With pop philosopher Slavoj Zizek as the tour guide through cinema’s vast history, The Pervert’s Guide to Cinema examines our perverse relationship with cinema (not whatever dirty thoughts happened to cross your mind when you first saw the title) and the way it not only reflects our innermost fears and desires, but also shapes them. Attempting the difficult task of balancing scope with depth, Zizek analyzes nearly 40 films in 150 minutes, and while he casts a fairly wide net -- from David Lynch and Alfred Hitchcock to Duck Soup and The Matrix -- one gets the feeling that his picks were chosen for safe, concrete theorizing rather than for more interesting, complex debates. Fortunately, Zizek often brings more to the table than most other critics and theorists in regard to these perennial favorites, so the lack of surprise in the films chosen is more than made up for by his grandiose musing over their psychosexual tensions and philosophical underpinnings.
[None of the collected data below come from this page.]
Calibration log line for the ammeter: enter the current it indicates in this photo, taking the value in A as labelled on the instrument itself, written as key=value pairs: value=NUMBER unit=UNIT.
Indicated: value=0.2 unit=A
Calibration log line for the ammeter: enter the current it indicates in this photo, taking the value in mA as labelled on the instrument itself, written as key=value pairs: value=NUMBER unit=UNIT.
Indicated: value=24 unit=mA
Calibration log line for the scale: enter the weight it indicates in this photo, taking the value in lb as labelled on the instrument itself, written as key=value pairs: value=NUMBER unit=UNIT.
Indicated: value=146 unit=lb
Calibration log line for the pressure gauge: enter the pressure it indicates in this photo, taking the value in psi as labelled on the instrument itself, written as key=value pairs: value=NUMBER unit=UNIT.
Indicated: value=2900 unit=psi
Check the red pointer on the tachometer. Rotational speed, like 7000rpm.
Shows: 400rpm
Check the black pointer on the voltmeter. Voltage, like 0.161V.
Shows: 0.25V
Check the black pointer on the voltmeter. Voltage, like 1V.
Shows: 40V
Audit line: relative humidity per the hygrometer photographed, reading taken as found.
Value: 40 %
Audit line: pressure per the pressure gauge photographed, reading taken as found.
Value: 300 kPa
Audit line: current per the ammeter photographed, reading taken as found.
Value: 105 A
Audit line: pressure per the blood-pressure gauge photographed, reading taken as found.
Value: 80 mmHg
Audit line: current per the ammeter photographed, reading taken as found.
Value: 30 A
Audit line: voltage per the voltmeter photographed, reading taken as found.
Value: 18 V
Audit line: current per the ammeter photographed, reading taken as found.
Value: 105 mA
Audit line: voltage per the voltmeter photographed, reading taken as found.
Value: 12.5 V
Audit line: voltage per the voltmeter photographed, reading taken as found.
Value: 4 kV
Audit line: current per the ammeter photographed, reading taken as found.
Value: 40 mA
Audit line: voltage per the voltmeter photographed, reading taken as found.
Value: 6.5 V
For a relatively lengthy documentary with simply a narrator and film clips, director Sophie Fiennes gives the film enough style and verve to keep things fresh, placing Zizek within an identical set of the film scene he’s currently discussing. The effect is occasionally corny, yet the duality created by Zizek literally injecting himself into the film’s frame is so perfectly in line with his rants about the viewer’s relationship to cinema and the potential embodiment in cinematic form that it becomes a natural part of the film’s style. The illustrative nature of this technique highlights the effectiveness of the discussed films' formal qualities, from the cinematography to the mise-en-scene, as well as mirrors Zizek’s own intensity for and investment in the subject matter.
At the center of the film, with his voice present in nearly every second, Zizek’s impassioned arguments and undying love of film is both addicting and invigorating. Even when revisiting clips that we’ve all seen a thousand times before, be it the flower girl finally seeing Chaplin at the end of City Lights or Neo choosing between the red pill or the blue pill in The Matrix, Zizek’s commentary always strives for depth and clarity in equal doses. Overall, however, the film is a bit too scatterbrained to hold together as a cohesive, grand statement about cinema, and although it is mercifully divided into three parts (one on psychoanalysis, the second on fantasy and sexual relationships, and the third on appearances and illusion), Zizek’s excitement too often leads him on tangents that take him away from interesting interpretations before they are fully-formed and crystallized. There is indeed something charming about the stream-of-consciousness ramblings -- as if he has so much to say that he can’t help but follow every thread of thought as it pops in his mind -- but this style is also what prevents the film from becoming truly special.
A good film to show to budding cinephiles? Yes, but in the end, The Pervert’s Guide to Cinema falls slightly short of the monumental thesis on cinema spectatorship for which it strives.